## Saved data entries
+---+

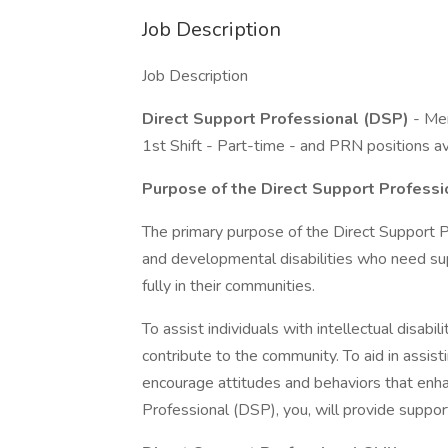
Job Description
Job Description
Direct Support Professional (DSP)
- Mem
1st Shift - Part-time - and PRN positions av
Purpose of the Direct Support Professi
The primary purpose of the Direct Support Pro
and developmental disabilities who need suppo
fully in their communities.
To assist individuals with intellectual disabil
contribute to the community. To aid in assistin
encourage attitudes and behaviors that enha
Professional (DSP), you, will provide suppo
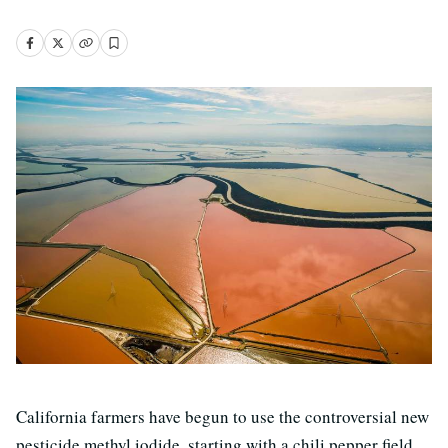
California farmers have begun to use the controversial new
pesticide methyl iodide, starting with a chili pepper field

+---+

## Description of the task
Type the lines above out again exactly as they appear, skipping every picture.

## Result of the task
Job Description
Job Description
Direct Support Professional (DSP)
- Mem
1st Shift - Part-time - and PRN positions av
Purpose of the Direct Support Professi
The primary purpose of the Direct Support Pro
and developmental disabilities who need suppo
fully in their communities.
To assist individuals with intellectual disabil
contribute to the community. To aid in assistin
encourage attitudes and behaviors that enha
Professional (DSP), you, will provide suppo
California farmers have begun to use the controversial new
pesticide methyl iodide, starting with a chili pepper field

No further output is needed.